Pulseaudio is like a parasite. It aims for infecting the whole organism.
Meanwhile every single piece of audio related software plus operating system
and windows manager is infected. It is getting worse from release to release.

At a certain stage you have to enter into symbiosis with the parasite, otherwise if you try
to get rid of it you'll kill the whole organism.

Honestly - no idea what went wrong on your setup. ( I havn't updated my Linux yet. I am still on Intrepid resp. Felicia and waiting for Gloria)

The important things I really need (kernel, alsa, sox, ecasound, brutefir, mpd) are all compiled from git/cvs sources anyhow. That's why I am not in hurry to upgrade to the next OS release.

Cheers

I managed to solve it by disabling all system sounds (clicks when menus open etc). Which worked because in uninstalling pulse I removed any form of sound daemon, so there is nothing running to mix different apps audio streams together... which raises an interesting issue, do you have a sound daemon running (such as Esound)...? As surely anything 'mixing' streams together has to be detrimental to quality.... you'd have thought it would probably resample things in order to mix them etc....

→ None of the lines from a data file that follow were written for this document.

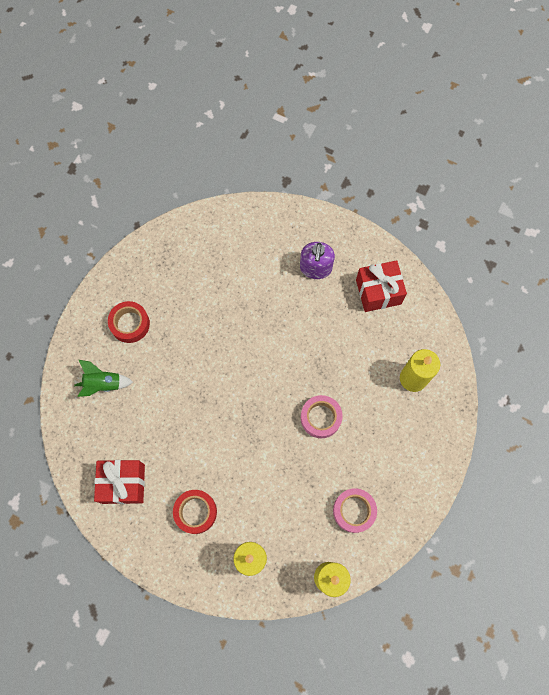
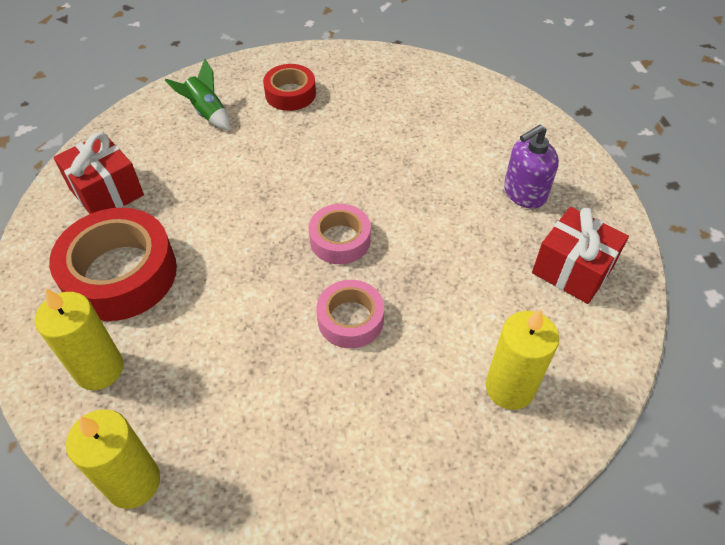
camera: 50 degrees right, 20 degrees down
(195, 512) = (120, 274): red tape -> red tape, size x1.76
(354, 511) = (257, 446): pink tape -> pink tape (340, 240)

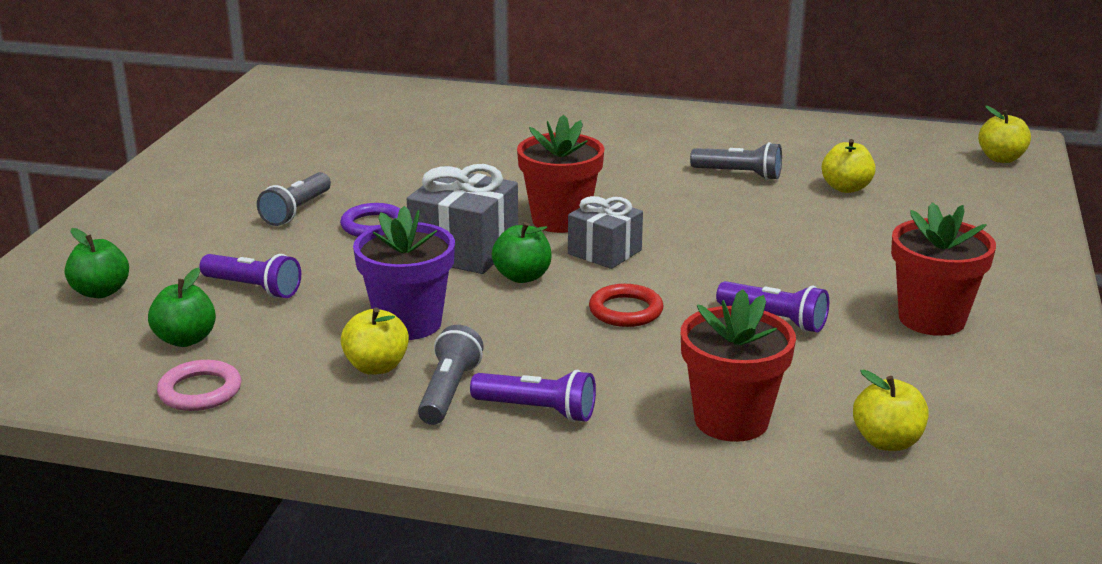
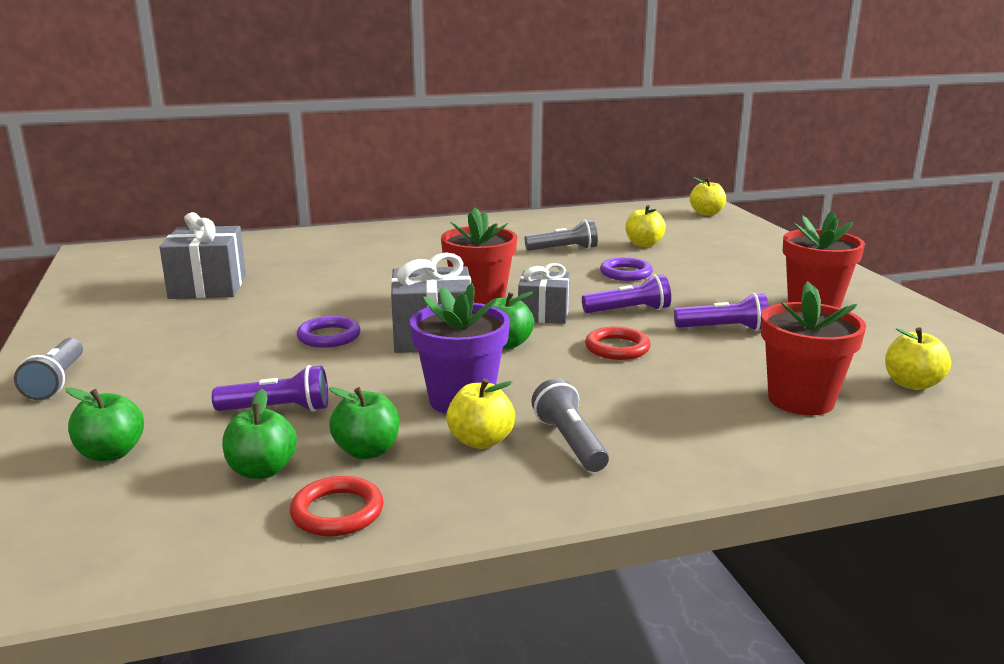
camera: 30 degrees left, 5 degrees down
(200, 391) = (337, 512): pink ring -> red ring
(278, 347) = (367, 451): none -> green apple
(296, 211) = (241, 341): grey flashlight -> grey flashlight (56, 381)
(331, 142) = (208, 286): none -> grey gift
(537, 411) = (659, 435): purple flashlight -> purple flashlight (629, 311)
(766, 222) = (626, 273): none -> purple ring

(I'm still running intrepid as well btw)
 
Onvinyl said:
Hi there,
Klaus, I re-compiled mpd after I updated alsa with the aid of your script (worked like a charm, thanks a lot!) and this time 'make' worked with './autogen'. I have no clue what went wrong before.

The only failure seems to be the mms-subsystem. I have libmms (according to apt), but make couldn't find it (libmms/mmsx.h: no such file or directory).

Streaming radio works now with some stations!

Rüdiger


Good to see that everything finally worked out for you!! I hope you'll enjoy it. ;)

Try to install libmms-dev.

Perhaps you can get us some feedback about the proposed Sox upsampling configurations and my proposed ecasound sertup.

Cheers
 
Klaus,
the strange thing is, libmms-dev is installed in the latest version acording to apt-get, but still...

Currently, I don't use ecasound. I just made a quick check when trying pipe output when I first installed mpd 0.15-git, which went well. I will soon examine further, when setting my system up for audio capturing, eventually trying out sox-riaaa well. But that will take some time.

Rüdiger
 
Hi folks.

For hackers only!

I am wondering if you heard of Tiny Core Linux. http://www.tinycorelinux.com/

It's available as Release 2.0 now. It comes with 2.6.29 kernel.

I don't know if there is a smaller Linux distro on the planet.

Including Windows manager the basic core installation measures 10 MB (MegaByte)! :D
The text version counts just 7MB.

The idea behind is to just install what you actually need and run it on a RAMDISK.
Additional applications you just install from the TCL repository.

I spent some hours on it during the last two days. And guess what. I managed to get it working.

Even my M-Audio Transit with firmware-load I managed to get working.

I think this distro is a great base for a very nice (headless) audio machine and also network server.

Beside that: My sound is already very good - even with aplay.

I'll keep you posted.

Cheers
 
jkeny said:

Did you ever manage to establish if the Transit truly works in asynch mode? If I had the Transit I'd use one of the USB sniffer tools to analyse the traffic: http://www.linux-usb.org/

The mail ping-pong takes a hell lot of time at the alsa-mailing list. ;)

I'll get there. Sooner or later.

One thing I've seen. You can slave the Transit via SPDIF to an external clock. Doing this you'll make it for sure independent from the PC clock. You might call this asynchronous operation.